37-“Bunlar mı hayırlıdır, yoksa Tübba‘ kavmi ve onlardan öncekiler mi? Biz onları
bilerek helâk ettik. Çünkü onlar günahkâr idiler.
38-Biz göklerle yeri ve ikisi arasındakileri oynayalım diye yaratmadık.
39-Biz onları ancak hak ile yarattık. Fakat onların çoğu bilmezler.
40-Muhakkak ki ayırdetme günü onların hepsi için tayin edilmiş bir vakittir.
41-O günde hiçbir mevlânın mevlâsına bir faydası olmaz. Onlara yardım da edilmez.
42-Allah’ın rahmet ettikleri müstesnâ. Şüphesiz ki O, Aziz’dir, Rahimdir.
43-Şüphesiz ki Zakkûm ağacı,
44- O büyük günahkârların yiyeceğidir.
45-Erimiş maden gibidir; karınlarda kaynar;
46- Kaynar suyun kaynaması gibi.
47- Yakalayın onu. Sürüyerek götürün cehennemin ortasına;
48- “Sonra da o kaynar suyun azabından dökün başının üstüne !

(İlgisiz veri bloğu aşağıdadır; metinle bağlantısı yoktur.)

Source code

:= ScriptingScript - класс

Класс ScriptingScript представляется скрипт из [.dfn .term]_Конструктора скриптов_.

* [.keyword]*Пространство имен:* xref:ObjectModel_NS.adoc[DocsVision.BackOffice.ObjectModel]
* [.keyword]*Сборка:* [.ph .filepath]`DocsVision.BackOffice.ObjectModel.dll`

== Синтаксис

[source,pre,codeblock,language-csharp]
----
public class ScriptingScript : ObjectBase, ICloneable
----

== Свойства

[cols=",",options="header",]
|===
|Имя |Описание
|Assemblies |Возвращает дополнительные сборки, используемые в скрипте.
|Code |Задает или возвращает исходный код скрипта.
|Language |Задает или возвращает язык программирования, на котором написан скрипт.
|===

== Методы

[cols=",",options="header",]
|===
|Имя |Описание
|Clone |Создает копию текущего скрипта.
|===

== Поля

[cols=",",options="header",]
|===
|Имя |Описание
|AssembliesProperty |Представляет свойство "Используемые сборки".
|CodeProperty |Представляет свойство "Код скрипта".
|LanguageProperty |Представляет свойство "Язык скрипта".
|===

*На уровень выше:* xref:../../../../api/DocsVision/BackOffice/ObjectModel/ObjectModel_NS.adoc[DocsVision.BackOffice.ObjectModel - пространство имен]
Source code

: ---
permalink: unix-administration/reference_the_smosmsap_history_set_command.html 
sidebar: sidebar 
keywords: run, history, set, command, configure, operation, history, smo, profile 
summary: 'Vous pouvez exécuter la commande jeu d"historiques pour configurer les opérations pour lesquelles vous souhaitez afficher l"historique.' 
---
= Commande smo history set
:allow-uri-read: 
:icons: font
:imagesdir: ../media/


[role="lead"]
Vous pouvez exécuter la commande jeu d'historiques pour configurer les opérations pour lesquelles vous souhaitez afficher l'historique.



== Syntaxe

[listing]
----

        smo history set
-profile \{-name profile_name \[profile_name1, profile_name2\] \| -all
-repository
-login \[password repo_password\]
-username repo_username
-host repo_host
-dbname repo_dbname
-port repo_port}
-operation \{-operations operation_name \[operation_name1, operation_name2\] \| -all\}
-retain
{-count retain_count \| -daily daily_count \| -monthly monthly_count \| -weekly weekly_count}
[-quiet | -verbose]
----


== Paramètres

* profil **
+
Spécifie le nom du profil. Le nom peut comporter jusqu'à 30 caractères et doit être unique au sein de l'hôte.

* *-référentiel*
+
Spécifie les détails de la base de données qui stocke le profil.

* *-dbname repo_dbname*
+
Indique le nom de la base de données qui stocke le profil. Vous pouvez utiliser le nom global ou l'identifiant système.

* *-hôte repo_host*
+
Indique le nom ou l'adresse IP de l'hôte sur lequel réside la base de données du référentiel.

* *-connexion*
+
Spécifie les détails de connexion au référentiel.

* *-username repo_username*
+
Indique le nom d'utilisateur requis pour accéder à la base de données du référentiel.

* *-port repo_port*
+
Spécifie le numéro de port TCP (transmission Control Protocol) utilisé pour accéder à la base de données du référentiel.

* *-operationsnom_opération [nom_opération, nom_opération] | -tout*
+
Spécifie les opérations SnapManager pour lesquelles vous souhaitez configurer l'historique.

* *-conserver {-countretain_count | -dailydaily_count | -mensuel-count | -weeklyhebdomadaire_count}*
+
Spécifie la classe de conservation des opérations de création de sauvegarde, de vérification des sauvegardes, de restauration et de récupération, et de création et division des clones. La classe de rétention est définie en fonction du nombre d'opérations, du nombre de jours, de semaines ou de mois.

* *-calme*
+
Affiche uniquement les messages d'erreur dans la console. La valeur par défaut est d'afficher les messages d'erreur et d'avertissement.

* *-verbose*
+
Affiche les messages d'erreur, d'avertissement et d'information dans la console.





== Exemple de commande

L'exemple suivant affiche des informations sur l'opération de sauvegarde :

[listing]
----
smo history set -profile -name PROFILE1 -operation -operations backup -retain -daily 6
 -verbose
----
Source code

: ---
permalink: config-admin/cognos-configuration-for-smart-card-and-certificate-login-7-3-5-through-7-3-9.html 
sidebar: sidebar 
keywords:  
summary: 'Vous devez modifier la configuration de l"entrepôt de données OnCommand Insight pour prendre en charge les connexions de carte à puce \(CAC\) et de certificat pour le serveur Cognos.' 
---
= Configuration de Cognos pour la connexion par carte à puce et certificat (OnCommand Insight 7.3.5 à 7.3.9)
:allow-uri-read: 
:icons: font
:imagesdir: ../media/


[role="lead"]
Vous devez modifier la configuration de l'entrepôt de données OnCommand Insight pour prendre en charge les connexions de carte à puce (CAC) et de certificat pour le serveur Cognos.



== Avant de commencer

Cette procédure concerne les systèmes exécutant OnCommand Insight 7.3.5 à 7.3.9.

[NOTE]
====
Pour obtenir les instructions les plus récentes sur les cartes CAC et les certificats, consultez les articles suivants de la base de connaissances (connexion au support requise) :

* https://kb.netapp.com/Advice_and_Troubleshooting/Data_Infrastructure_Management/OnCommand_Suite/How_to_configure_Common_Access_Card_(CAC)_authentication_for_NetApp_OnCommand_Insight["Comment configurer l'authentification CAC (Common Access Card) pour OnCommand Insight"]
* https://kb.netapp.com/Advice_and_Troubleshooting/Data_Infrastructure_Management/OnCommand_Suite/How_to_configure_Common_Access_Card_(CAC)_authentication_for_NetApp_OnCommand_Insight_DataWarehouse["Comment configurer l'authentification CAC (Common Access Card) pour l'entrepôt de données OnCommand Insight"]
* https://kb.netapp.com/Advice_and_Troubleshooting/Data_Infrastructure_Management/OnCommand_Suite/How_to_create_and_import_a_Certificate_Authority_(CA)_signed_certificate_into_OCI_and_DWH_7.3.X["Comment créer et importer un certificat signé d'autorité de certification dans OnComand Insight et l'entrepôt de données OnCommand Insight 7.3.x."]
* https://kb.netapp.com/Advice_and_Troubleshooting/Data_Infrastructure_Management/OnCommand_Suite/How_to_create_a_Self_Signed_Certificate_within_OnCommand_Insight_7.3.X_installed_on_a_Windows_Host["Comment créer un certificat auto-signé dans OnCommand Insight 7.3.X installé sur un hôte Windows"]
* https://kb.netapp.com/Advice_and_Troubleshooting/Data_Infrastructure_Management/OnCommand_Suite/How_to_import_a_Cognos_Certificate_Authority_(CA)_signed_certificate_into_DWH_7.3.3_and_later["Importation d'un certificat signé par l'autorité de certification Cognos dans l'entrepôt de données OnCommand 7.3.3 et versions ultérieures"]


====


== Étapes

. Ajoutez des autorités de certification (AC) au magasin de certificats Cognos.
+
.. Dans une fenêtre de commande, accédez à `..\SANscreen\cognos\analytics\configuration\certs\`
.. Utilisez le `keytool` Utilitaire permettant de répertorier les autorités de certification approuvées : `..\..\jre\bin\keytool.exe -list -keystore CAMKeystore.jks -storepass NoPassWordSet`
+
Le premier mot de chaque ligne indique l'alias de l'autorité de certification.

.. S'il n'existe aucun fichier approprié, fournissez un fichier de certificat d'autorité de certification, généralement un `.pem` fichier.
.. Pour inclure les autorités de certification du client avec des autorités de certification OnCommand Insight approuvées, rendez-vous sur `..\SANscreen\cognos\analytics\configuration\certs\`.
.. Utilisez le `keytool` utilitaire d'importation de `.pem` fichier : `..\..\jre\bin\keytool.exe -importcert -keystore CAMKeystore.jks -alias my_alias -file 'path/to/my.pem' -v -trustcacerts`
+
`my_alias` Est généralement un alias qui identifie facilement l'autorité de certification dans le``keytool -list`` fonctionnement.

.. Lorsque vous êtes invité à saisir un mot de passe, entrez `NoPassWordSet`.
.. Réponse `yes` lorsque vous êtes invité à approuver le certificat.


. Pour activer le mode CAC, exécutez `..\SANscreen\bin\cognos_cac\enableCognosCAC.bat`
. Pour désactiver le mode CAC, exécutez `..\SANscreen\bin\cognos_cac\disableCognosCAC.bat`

49″-Tad bakalım.Çünkü sen güçlü ve değerli imişin.
50-“Muhakkak ki bu, sizin önceden şüphe edegeldiğiniz şeydir.”
51-Takva sahipleri ise muhakkak emin bir makamdadır.
52-Cennetlerde ve pınarlardadırlar.
53-İnce ve kalın ipeklerden giyerler ; karşılıklı otururlar.
54-İşte böyle. Hem biz Hûru’l-Iyni de kendilerine eş yaptık .
55- Onlar orada güven içinde her türlü meyveden isterler.
56- Onlar orada ilk ölümden başka bir ölüm tatmazlar.
Onları cehennem azabından korumuştur.
57-Rablerinden bir lütuf olarak. İşte bu en büyük kurtuluş ve mutluluğun ta kendisidir.
58- Muhakkak Biz onu ögüt alırlar diye senin dilin ile kolaylaştırdık.